From Gold Rush to Good Rush - Social Media gets ethical in 2008
If 2007 was the year of the "Social Media Gold Rush", 2008 is the year of the "Social Media Good Rush".
(Photo: "
To the Good Rush", signed by
Frank Warren)
At
SXSW Interactive 2007 the hot topic was how to 'monetize' social networks - it was all about how to make sustainable business models around systems and content that were easy to produce and acces.
This year, at
SXSW Interactive 2008 I think we're onto something a little more meaningful.
So instead of the 'Gold Rush', I'm calling it the 'Good Rush'.
I had the idea after a wonderful keynote talk by Frank Warren, creator of the fantastic
PostSecrets.com website. An art project where he invited strangers to send him postcards on which were written personal secrets has taken on a life of its own to become a widely-viewed blog and a series of three books.
He talked about how through the medium of these anonymous postcard secrets he's seen significant change happen in the real world. People coming to terms with aspects of their histories or personalities, people making decisions about their futures and people using the process as a way of getting closure on aspects of their lives that have been left open.
He also talked eloquently about how there is a growing trend for people using the freely available to enable real-world change in a bigger way. The site now helps support a suicide phoneline charity through donations. So any income derived through the secrets goes to funding it.
Increasing Intimacy
I'm one of the early adopters when it comes to putting everything about myself online, but when I come to SXSW I feel almost behind the curve. But perhaps we're getting to the point where our online identities and the content that results from our lives will become increasingly easy to access over the coming years. Certainly Profilactic is hot property at the moment - I can see this trend of 'increasing intimacy' being one of the topics to look out for this coming year. What price intimacy? What benefits? Does increased intimacy mean we can start looking at really interesting ways that we can help and connect with other people?
Free can mean good in more than one way
Social media software and tools are so freely available that the barrier is now set so low to allow people to start publishing that we can almost start ignoring the 'how' of publishing online and move onto the 'why'?
What value does social media have?
Certainly at a conference like SXSWi it can feel like technology for technology's sake.

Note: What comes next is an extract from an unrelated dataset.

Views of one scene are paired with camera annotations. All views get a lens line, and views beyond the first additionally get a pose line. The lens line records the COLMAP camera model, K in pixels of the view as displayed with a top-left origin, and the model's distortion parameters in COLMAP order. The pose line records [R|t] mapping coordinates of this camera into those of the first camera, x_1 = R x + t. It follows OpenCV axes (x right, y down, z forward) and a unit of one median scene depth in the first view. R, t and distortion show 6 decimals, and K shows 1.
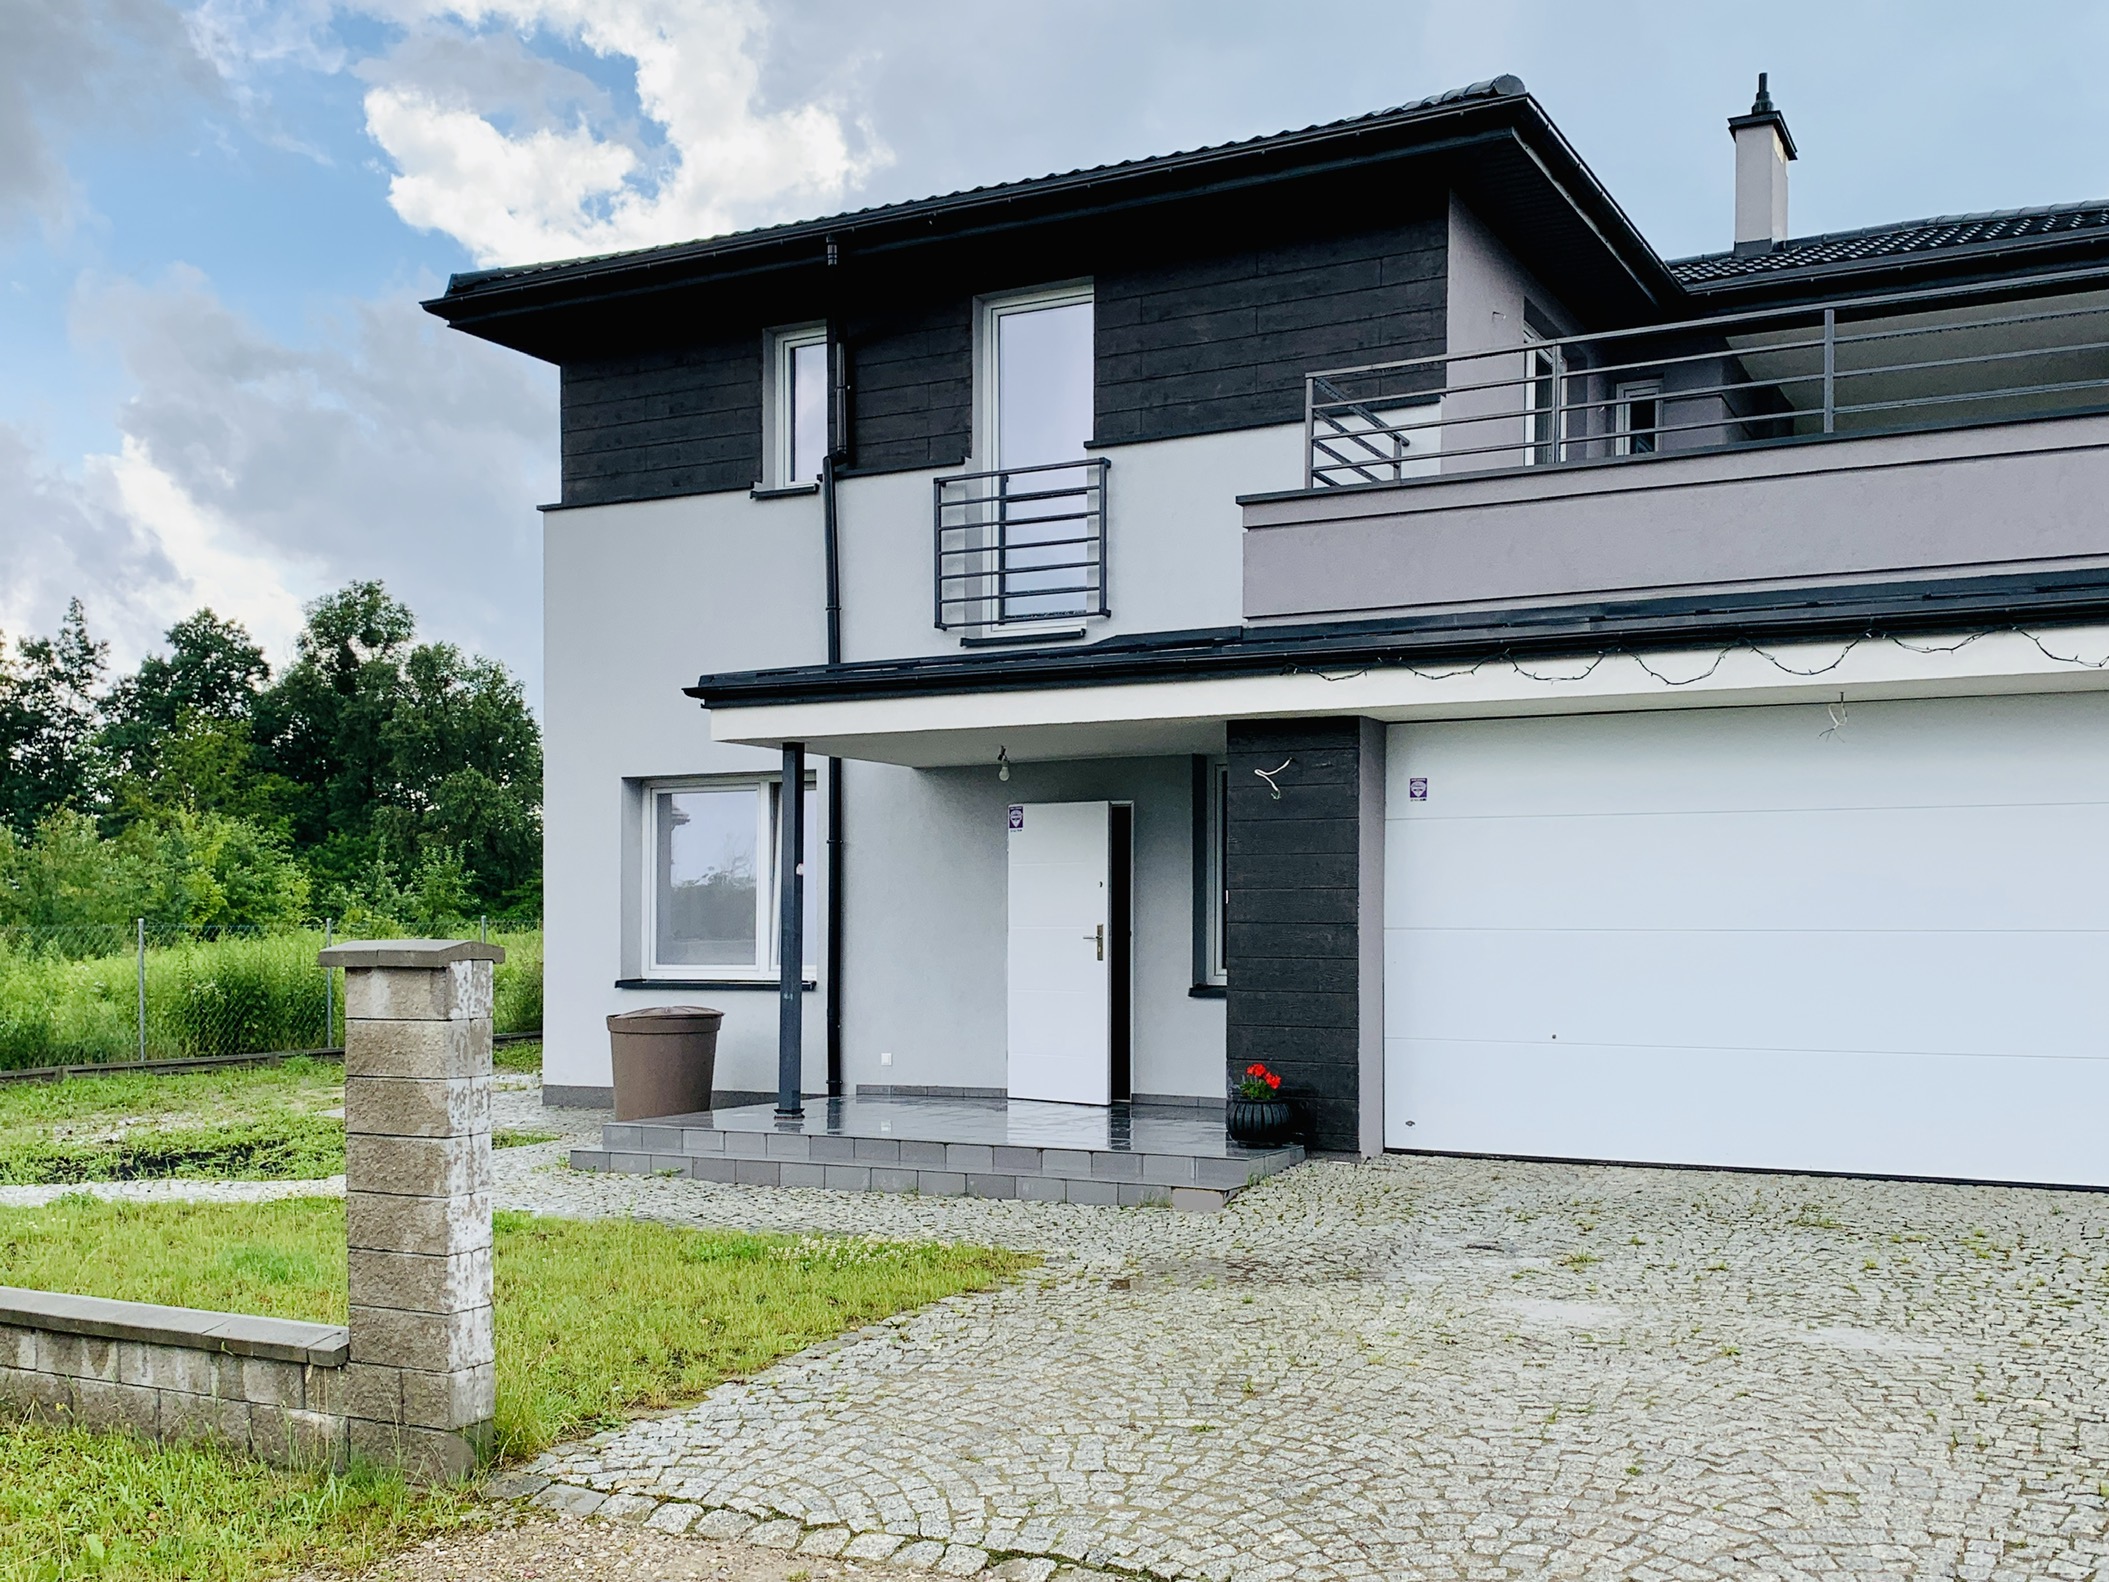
lens RADIAL K [[2006.1, 0, 1058.0], [0, 2006.1, 792.0], [0, 0, 1]] dist [0.011629, 0.000000]
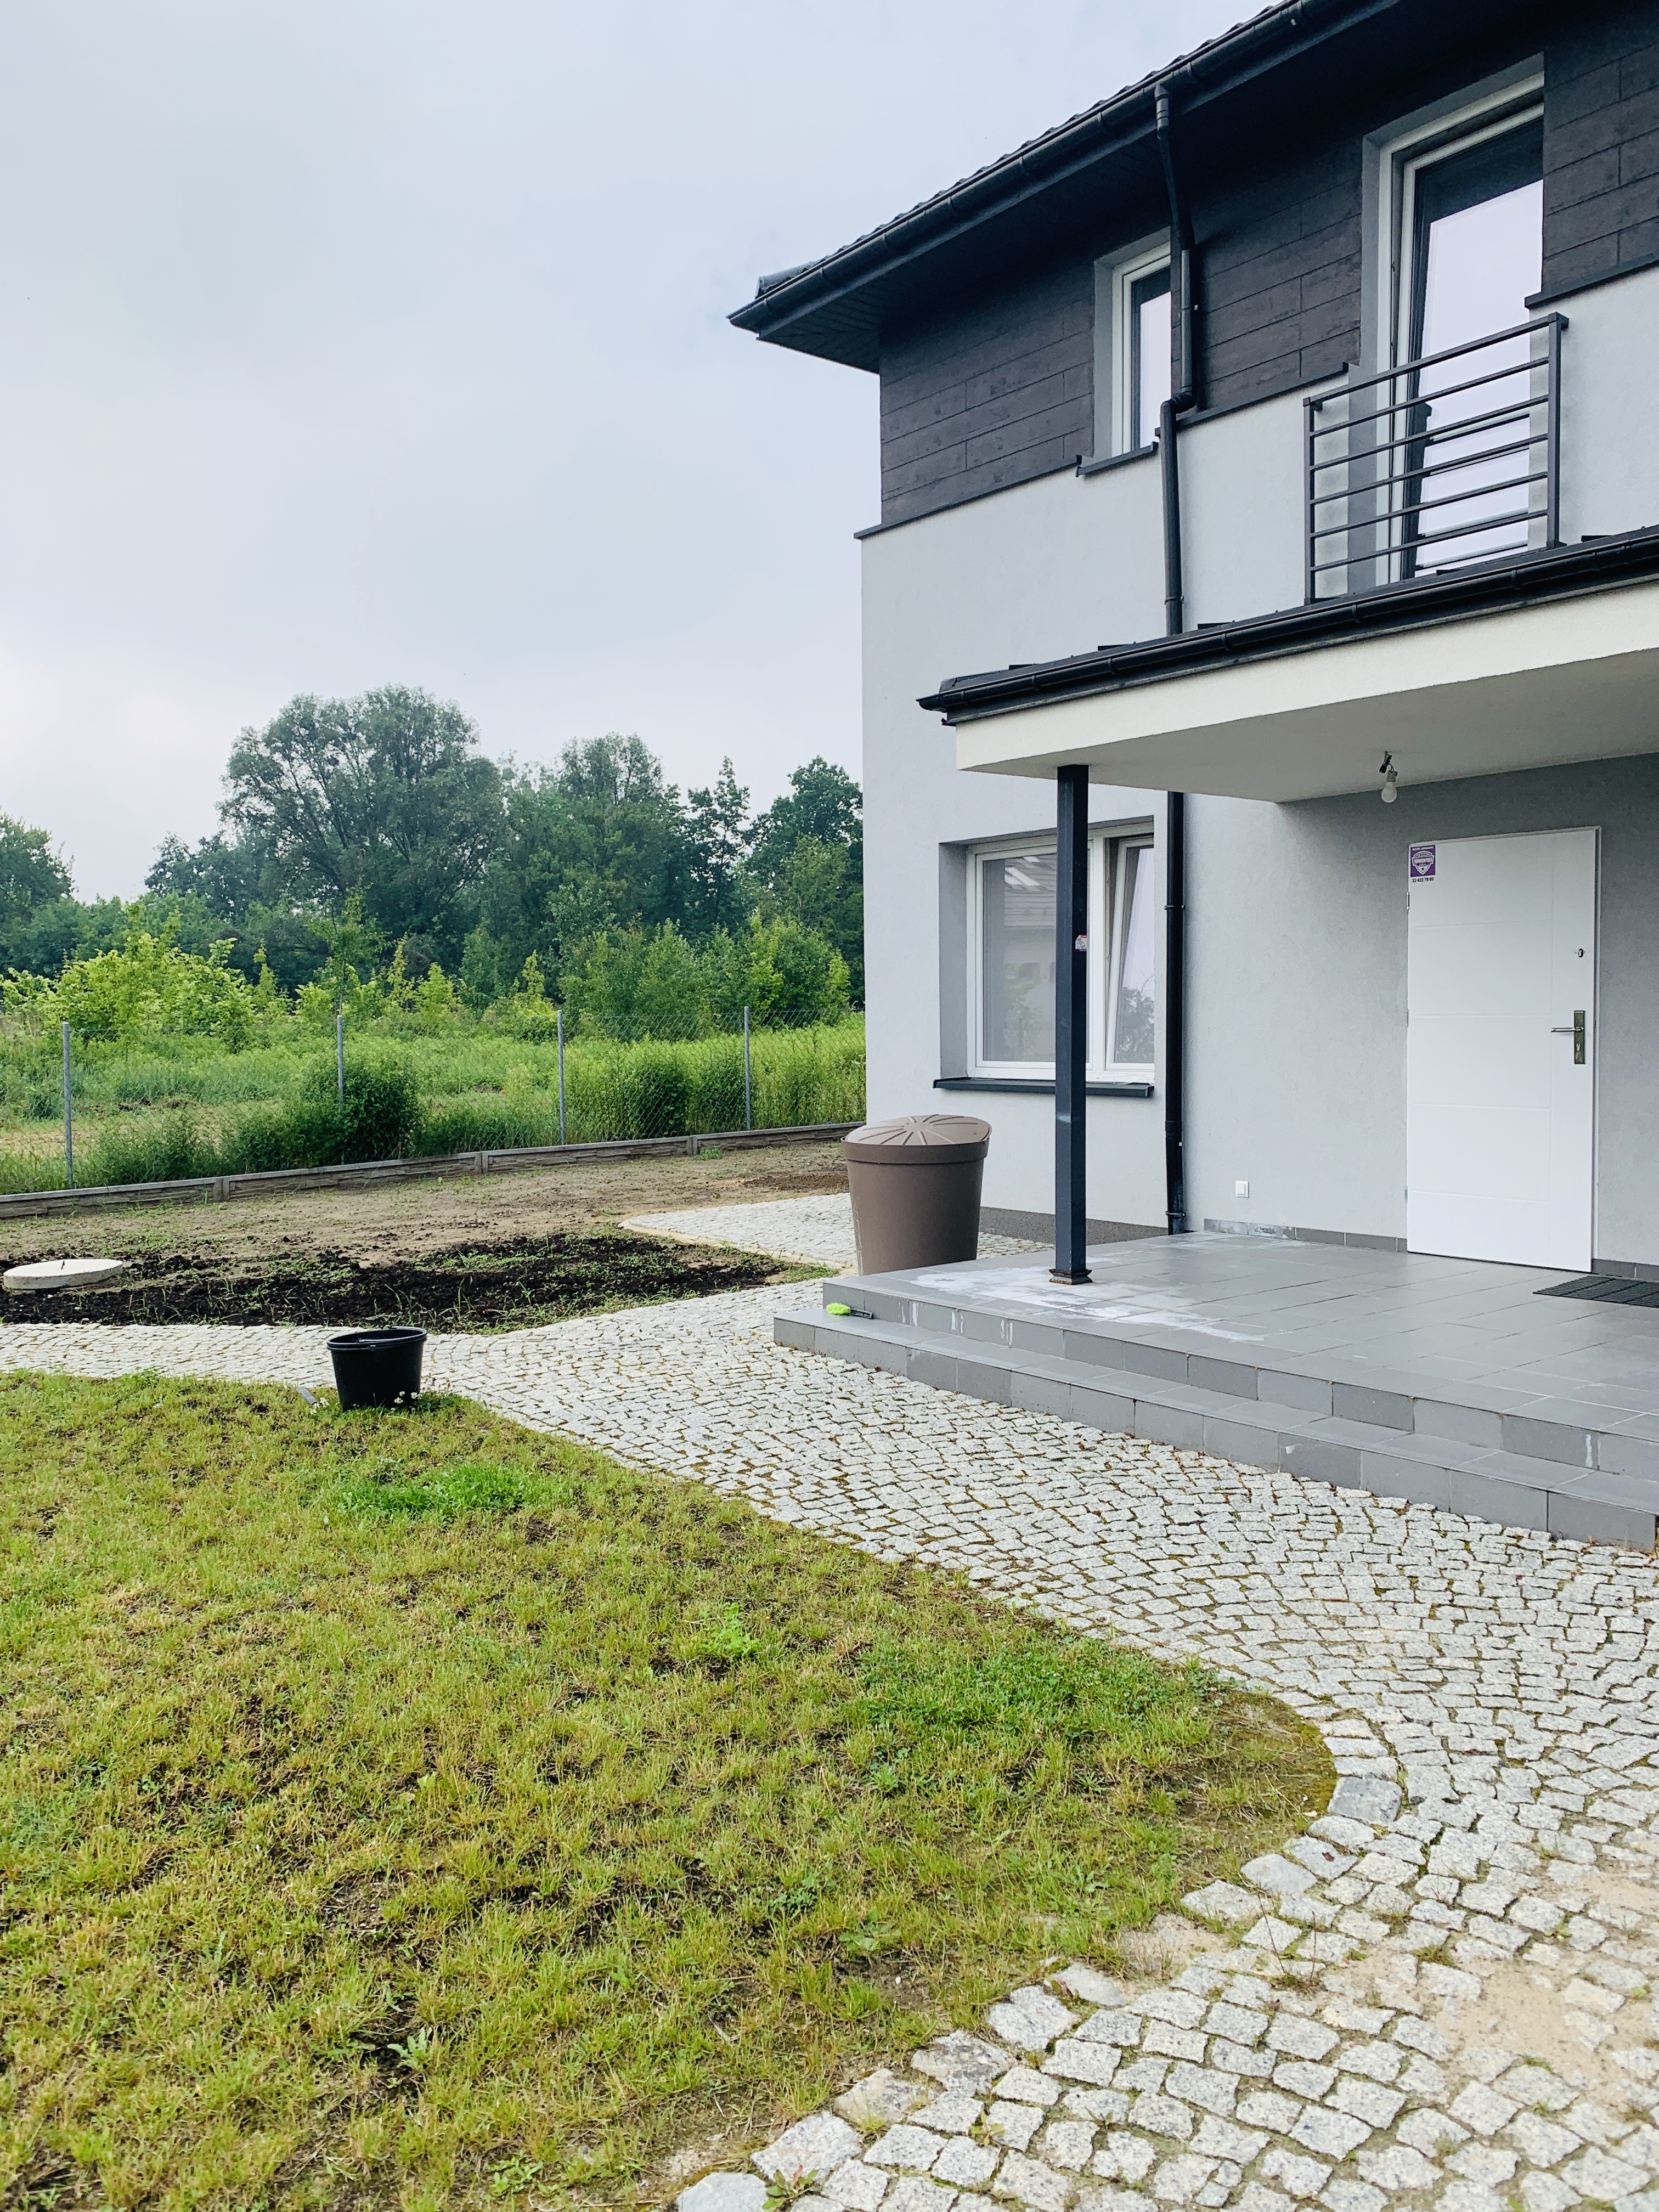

People twittering about blogging about twittering...
I can see that this next year we will start seeing interesting dialogue happening about what happens when you start looking at the bigger picture:
What social good can come from social media?
I'll be interested in seeing what happens when ideas people who know how the technology works start increasing their connections with people who want to make physical real world change. And I have a few ideas up my sleeve...
Perhaps we can learn something from Neil Young - are we starting to look at what all of these free social media tools and systems are actually for
after the gold rush?
Here is a podcast response with a couple of other people from the West Midlands who were sitting next to me at the keynote, and a brief chat with Frank Warren whilst signing my copy of his book "A Lifetime of Secrets".
My quote of the conference from the latter:
"One of the most noble things you can do in this life is find people who aren't being heard and give them a voice."
Frank Warren
Now there's something to take to heart for the coming year.